◆ TASK MATERIAL
== Segment start ==

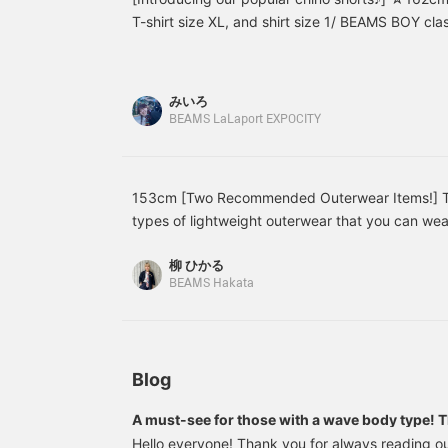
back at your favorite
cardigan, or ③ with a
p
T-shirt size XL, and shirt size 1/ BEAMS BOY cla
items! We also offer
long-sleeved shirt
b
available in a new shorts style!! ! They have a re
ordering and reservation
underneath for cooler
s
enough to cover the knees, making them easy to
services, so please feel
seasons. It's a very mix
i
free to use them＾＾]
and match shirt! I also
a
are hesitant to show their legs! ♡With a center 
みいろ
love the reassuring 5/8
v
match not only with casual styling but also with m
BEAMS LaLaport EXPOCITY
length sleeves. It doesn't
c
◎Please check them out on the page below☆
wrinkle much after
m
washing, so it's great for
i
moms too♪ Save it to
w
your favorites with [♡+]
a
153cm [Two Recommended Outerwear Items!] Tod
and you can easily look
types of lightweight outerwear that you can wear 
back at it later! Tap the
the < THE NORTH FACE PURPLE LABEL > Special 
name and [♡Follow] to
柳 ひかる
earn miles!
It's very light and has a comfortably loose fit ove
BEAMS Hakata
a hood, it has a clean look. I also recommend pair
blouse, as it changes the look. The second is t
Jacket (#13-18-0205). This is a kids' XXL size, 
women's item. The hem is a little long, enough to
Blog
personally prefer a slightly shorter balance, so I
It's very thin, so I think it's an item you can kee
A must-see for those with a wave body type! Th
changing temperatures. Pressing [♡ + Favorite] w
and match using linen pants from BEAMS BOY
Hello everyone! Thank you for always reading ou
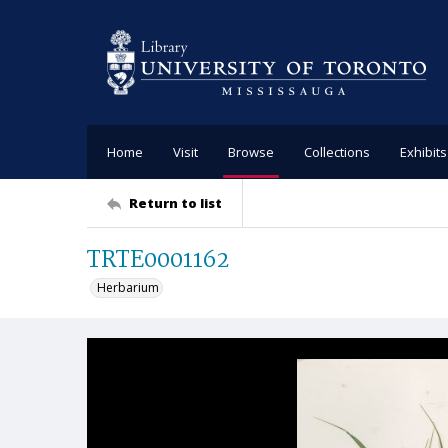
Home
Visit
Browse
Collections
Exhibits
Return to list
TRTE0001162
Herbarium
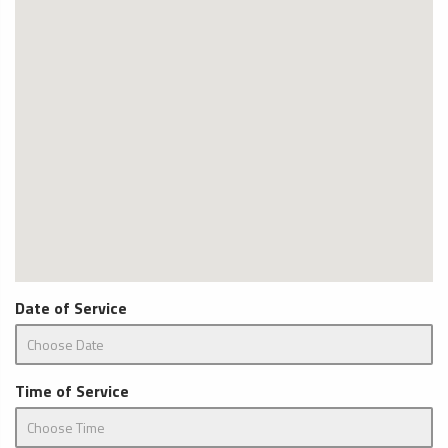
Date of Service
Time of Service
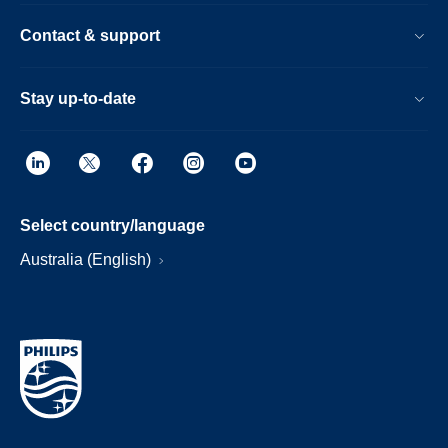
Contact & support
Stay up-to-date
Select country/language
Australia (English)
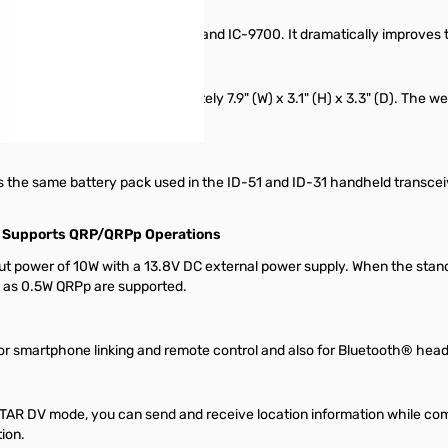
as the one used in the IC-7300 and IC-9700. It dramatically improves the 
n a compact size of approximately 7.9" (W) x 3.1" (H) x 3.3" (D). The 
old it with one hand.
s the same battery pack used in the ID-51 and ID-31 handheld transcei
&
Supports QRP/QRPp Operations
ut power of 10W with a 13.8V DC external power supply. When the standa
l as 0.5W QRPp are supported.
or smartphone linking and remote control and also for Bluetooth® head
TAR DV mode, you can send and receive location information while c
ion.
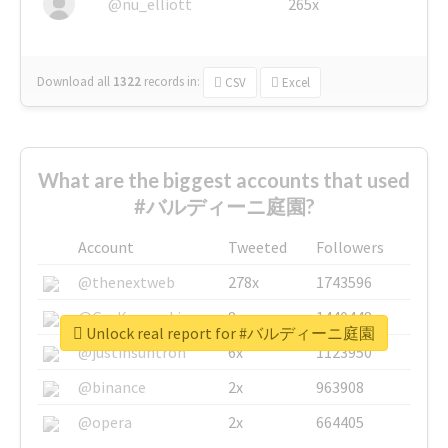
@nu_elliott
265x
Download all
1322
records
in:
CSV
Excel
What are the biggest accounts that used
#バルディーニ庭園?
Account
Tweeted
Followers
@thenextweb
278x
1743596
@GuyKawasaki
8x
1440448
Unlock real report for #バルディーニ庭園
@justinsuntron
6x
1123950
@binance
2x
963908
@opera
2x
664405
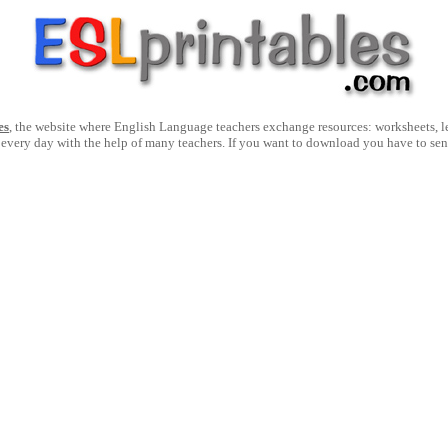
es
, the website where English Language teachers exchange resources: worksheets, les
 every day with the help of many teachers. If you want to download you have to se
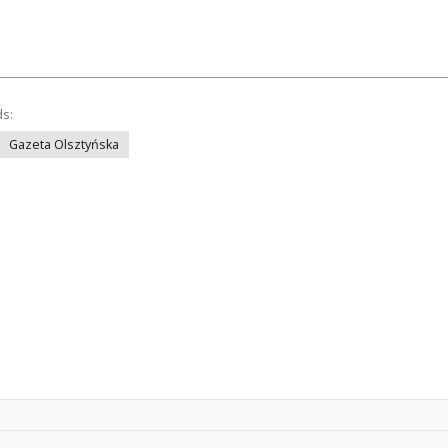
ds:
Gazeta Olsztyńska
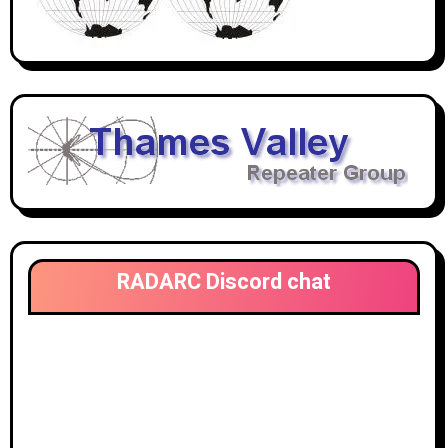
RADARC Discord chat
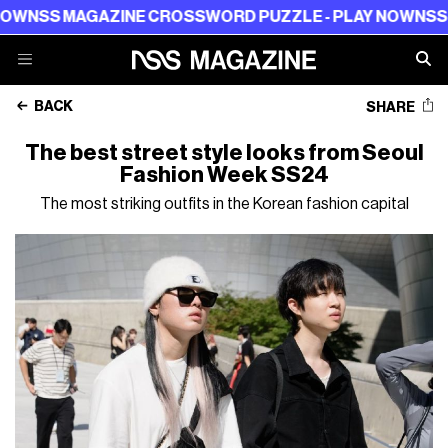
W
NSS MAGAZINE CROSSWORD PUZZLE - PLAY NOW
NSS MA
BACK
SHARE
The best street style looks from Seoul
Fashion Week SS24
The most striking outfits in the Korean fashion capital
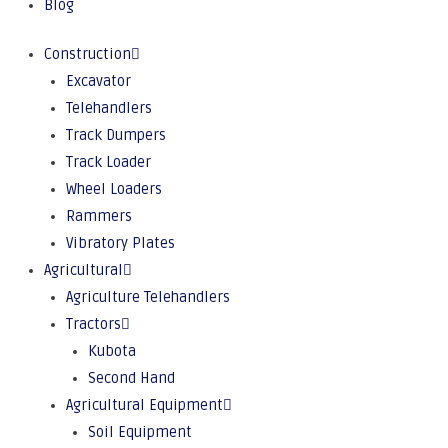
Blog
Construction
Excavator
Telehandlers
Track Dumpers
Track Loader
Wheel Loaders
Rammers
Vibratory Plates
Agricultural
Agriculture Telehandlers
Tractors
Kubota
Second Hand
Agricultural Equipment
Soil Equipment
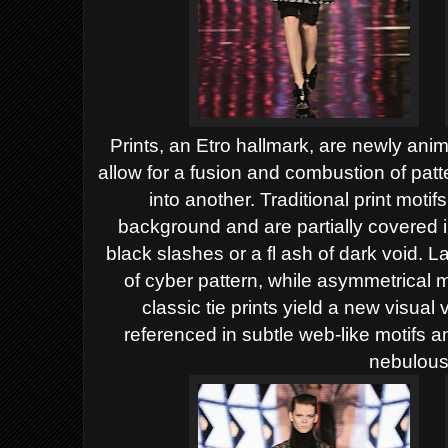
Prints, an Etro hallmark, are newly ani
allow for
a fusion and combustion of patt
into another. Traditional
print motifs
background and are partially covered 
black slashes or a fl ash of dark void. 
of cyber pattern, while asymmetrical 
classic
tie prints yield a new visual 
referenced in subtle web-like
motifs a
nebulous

== Segment end ==

◆ TASK PROMPT
Pictures do not belong in the copy; repeat the rest of the listing exactly.

◆ RESULT FOR THIS EXERCISE
back at your favorite
cardigan, or ③ with a
p
T-shirt size XL, and shirt size 1/ BEAMS BOY cla
items! We also offer
long-sleeved shirt
b
available in a new shorts style!! ! They have a re
ordering and reservation
underneath for cooler
s
enough to cover the knees, making them easy to
services, so please feel
seasons. It's a very mix
i
free to use them＾＾]
and match shirt! I also
a
are hesitant to show their legs! ♡With a center 
みいろ
love the reassuring 5/8
v
match not only with casual styling but also with m
BEAMS LaLaport EXPOCITY
length sleeves. It doesn't
c
◎Please check them out on the page below☆
wrinkle much after
m
washing, so it's great for
i
moms too♪ Save it to
w
your favorites with [♡+]
a
153cm [Two Recommended Outerwear Items!] Tod
and you can easily look
types of lightweight outerwear that you can wear 
back at it later! Tap the
the < THE NORTH FACE PURPLE LABEL > Special 
name and [♡Follow] to
柳 ひかる
earn miles!
It's very light and has a comfortably loose fit ove
BEAMS Hakata
a hood, it has a clean look. I also recommend pair
blouse, as it changes the look. The second is t
Jacket (#13-18-0205). This is a kids' XXL size, 
women's item. The hem is a little long, enough to
Blog
personally prefer a slightly shorter balance, so I
It's very thin, so I think it's an item you can kee
A must-see for those with a wave body type! Th
changing temperatures. Pressing [♡ + Favorite] w
and match using linen pants from BEAMS BOY
Hello everyone! Thank you for always reading ou
Home
Visit
Browse
Collections
Exhibits
Return to list
TRTE0001162
Herbarium
Date of Service
Time of Service
Contact & support
Stay up-to-date
Select country/language
Australia (English)
as the one used in the IC-7300 and IC-9700. It dramatically improves the 
n a compact size of approximately 7.9" (W) x 3.1" (H) x 3.3" (D). The 
old it with one hand.
s the same battery pack used in the ID-51 and ID-31 handheld transcei
&
Supports QRP/QRPp Operations
ut power of 10W with a 13.8V DC external power supply. When the standa
l as 0.5W QRPp are supported.
or smartphone linking and remote control and also for Bluetooth® head
TAR DV mode, you can send and receive location information while c
ion.
@nu_elliott
265x
Download all
1322
records
in:
CSV
Excel
What are the biggest accounts that used
#バルディーニ庭園?
Account
Tweeted
Followers
@thenextweb
278x
1743596
@GuyKawasaki
8x
1440448
Unlock real report for #バルディーニ庭園
@justinsuntron
6x
1123950
@binance
2x
963908
@opera
2x
664405
es
, the website where English Language teachers exchange resources: worksheets, les
 every day with the help of many teachers. If you want to download you have to se
ds:
Gazeta Olsztyńska
RADARC Discord chat
W
NSS MAGAZINE CROSSWORD PUZZLE - PLAY NOW
NSS MA
BACK
SHARE
The best street style looks from Seoul
Fashion Week SS24
The most striking outfits in the Korean fashion capital
Blog
Construction
Excavator
Telehandlers
Track Dumpers
Track Loader
Wheel Loaders
Rammers
Vibratory Plates
Agricultural
Agriculture Telehandlers
Tractors
Kubota
Second Hand
Agricultural Equipment
Soil Equipment
Prints, an Etro hallmark, are newly ani
allow for
a fusion and combustion of patt
into another. Traditional
print motifs
background and are partially covered 
black slashes or a fl ash of dark void. 
of cyber pattern, while asymmetrical 
classic
tie prints yield a new visual 
referenced in subtle web-like
motifs a
nebulous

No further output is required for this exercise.